> Prompt: The stretch wanted below opens at the line containing "Table 9. GHG emissions for" and closes at the line containing "Figure 3. Examples". Please return it exactly, with no other lines.

::: Recorded data :::

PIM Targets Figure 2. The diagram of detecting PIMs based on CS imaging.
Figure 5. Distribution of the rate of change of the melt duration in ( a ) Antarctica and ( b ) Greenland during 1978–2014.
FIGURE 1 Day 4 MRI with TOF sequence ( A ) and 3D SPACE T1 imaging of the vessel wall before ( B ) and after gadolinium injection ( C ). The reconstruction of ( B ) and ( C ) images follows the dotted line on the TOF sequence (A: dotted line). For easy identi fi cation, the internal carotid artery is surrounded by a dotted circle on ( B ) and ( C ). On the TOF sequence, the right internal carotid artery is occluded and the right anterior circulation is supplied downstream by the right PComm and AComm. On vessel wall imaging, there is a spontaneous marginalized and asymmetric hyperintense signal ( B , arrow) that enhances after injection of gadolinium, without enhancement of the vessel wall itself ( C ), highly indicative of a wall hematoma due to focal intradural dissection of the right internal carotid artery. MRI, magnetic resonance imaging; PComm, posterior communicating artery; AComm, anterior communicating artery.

:::
::: Recorded data :::

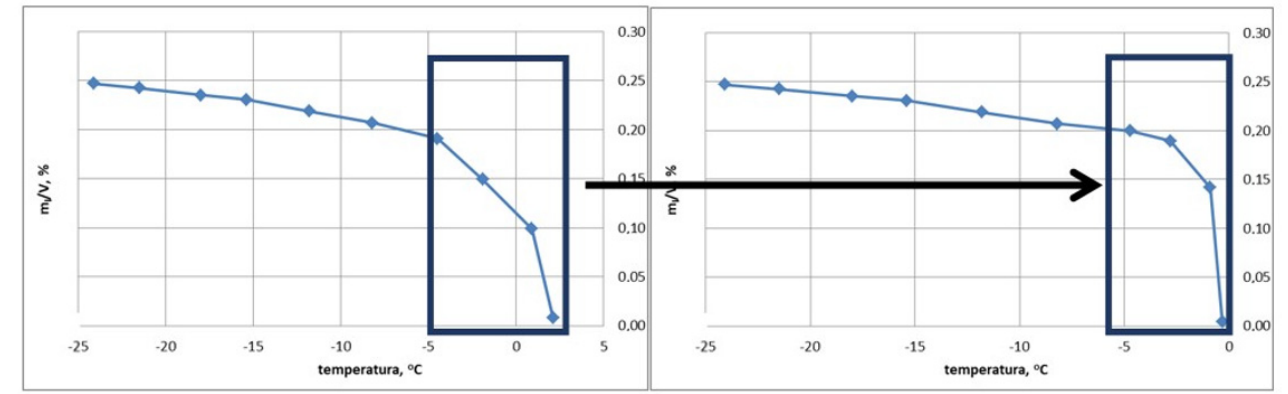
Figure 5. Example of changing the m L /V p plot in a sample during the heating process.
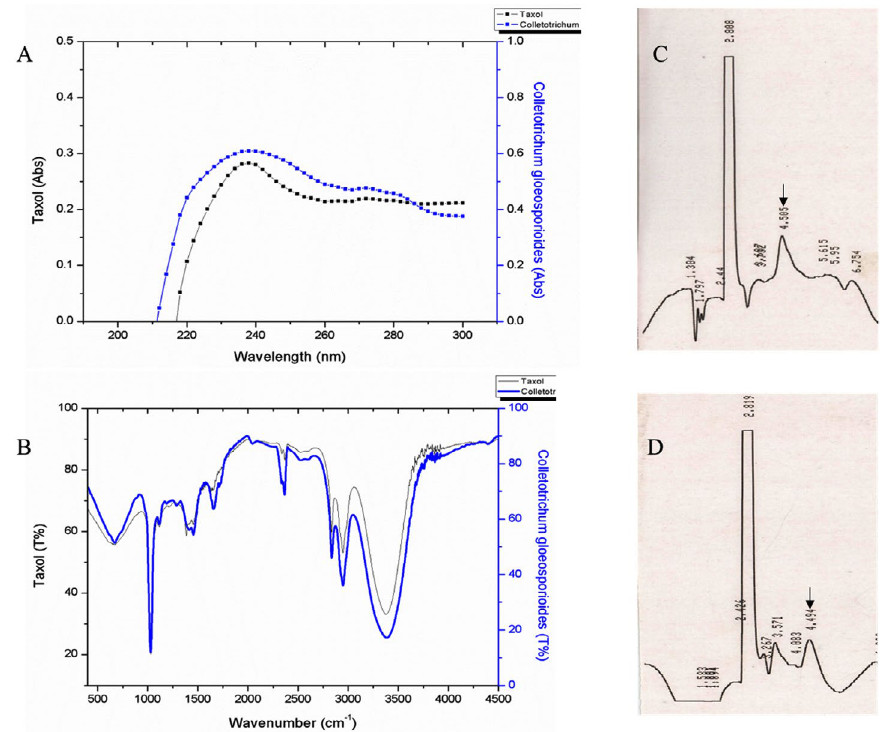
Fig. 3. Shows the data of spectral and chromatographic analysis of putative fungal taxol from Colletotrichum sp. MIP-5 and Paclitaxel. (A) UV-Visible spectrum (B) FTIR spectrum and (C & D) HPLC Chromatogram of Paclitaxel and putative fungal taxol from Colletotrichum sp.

:::
::: Recorded data :::

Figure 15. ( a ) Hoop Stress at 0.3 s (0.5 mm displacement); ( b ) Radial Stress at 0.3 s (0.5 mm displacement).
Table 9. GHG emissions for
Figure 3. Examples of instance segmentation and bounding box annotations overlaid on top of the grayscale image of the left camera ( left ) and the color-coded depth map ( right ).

:::

> Answer below:
Table 9. GHG emissions for
Figure 3. Examples of instance segmentation and bounding box annotations overlaid on top of the grayscale image of the left camera ( left ) and the color-coded depth map ( right ).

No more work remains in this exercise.